By: Steve Fogarty
The Chronicle-Telegram | Chronicleonline | Originally published 10/23/2015
NORTH RIDGEVILLE — The spotlight has been firmly fixed on the school system’s new $58.1 million middle school and sports complex for the past few years.
But now that construction is finally underway on the 223,000-square-foot school, administrators and school board members also are looking to undertake some $2.8 million in upgrades for the city’s four other schools that will remain once the new building is completed for the 2017-18 school year.
The new school is being designed with the latest state-of-the-art systems for energy efficient lighting, heating and air conditioning, but the district’s four other buildings, including the high school, are in need of definite upgrades in those areas, according to William Greene, assistant superintendent for business services.
The district recently selected the Middleburg Heights firm of Brewer-Garrett to oversee the design and bidding specifications for energy improvements in the city’s four schools that are being kept once the new middle school opens.
Plans call for Wilcox Elementary, the current middle school on Center Ridge Road dating to the 1920s, and the Early Childhood Learning Center at Fields-Sweet School, portions of which date to the early 1900s, to be torn down once the new third through eighth grade school opens.
Children from Wilcox and Fields-Sweet will be shifted to the North Ridgeville Education Center on Mills Creek Lane, and the district’s two remaining elementary buildings.
Some of the major changes at those buildings will see long-used fluorescent lighting tubes replaced with LED lighting.
“Anything is better than what we have now,” Greene said. “These improvements are long overdue.”
The district anticipates annual energy savings in reduced electricity and natural gas usage to average $89,000 a year, according to Treasurer Michael Verlingo.
Exterior lighting will also be upgraded to boost security in school parking lots and playgrounds, which can lead to the use of security cameras, which the schools lack, Greene said.
In addition to new rooftop heating and air conditioning systems, each building will also be outfitted with back-up boilers.
“If a boiler breaks down, now we have to cancel school, but by putting a second boiler in, we can keep going,” Greene said.
The decision to get new boilers was sparked in part by the extreme cold and harsh weather conditions of the past two winters — even though officials hope this winter will not be a repeat of the last two.
New water meters offering more accurate readings are also expected to reduce water bills, according to Verlingo.
Rebates totaling around $60,000 will also be readily available for each new boiler, Verlingo said.
To pay for all of these energy-saving steps, the school district will borrow $3.8 million over a 10-year period from JP Morgan Chase at an annual interest rate of 1.99 percent, according to Verlingo.
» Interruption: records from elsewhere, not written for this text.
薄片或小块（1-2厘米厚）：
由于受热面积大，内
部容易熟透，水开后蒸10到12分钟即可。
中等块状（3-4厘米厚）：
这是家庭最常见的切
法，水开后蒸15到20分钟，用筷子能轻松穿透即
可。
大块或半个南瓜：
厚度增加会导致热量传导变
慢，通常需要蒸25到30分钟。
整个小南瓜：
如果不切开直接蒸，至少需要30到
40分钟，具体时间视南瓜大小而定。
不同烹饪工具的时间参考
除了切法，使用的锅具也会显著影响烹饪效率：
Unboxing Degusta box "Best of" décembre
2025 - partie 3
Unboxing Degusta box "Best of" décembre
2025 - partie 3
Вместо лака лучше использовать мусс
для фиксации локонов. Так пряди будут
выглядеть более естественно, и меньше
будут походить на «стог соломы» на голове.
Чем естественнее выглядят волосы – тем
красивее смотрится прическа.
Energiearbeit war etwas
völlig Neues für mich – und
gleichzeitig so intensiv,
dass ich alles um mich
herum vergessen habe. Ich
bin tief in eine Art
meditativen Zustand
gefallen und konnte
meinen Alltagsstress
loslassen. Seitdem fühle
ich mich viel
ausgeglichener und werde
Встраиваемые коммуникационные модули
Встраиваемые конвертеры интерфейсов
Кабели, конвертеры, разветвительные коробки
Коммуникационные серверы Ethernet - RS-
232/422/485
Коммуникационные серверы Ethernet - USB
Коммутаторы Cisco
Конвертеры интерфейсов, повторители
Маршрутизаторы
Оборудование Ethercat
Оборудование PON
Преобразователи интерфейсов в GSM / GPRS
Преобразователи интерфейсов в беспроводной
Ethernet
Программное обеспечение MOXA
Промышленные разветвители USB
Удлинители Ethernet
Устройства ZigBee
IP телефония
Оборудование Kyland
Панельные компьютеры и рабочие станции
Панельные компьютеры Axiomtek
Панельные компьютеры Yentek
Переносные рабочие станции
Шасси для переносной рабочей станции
School officials opted to go with private financing rather than a state-operated program that lends money at low interest for energy efficiency projects because the privately-financed loan offered a better interest rate, Verlingo said.
“And with the state there are other requirements that have to be met before you can begin work, and we know that the state takes time to approve things,” Verlingo said.
Those approvals could have delayed the start of work for months.
While the lion’s share of work involves increased energy efficiency, some money will also be spent for other renovations at the four schools, all of which date to the early 1960s.
“We are essentially getting the loan in anticipation of borrowing against the future (tax) revenue stream from our permanent improvements levy proceeds, which total a little over $800,000 a year,” Verlingo said.
Some work, such as installing new lighting, should begin this winter, while other portions of the project including putting in new heat and air conditioning systems will likely get underway next spring, Greene said.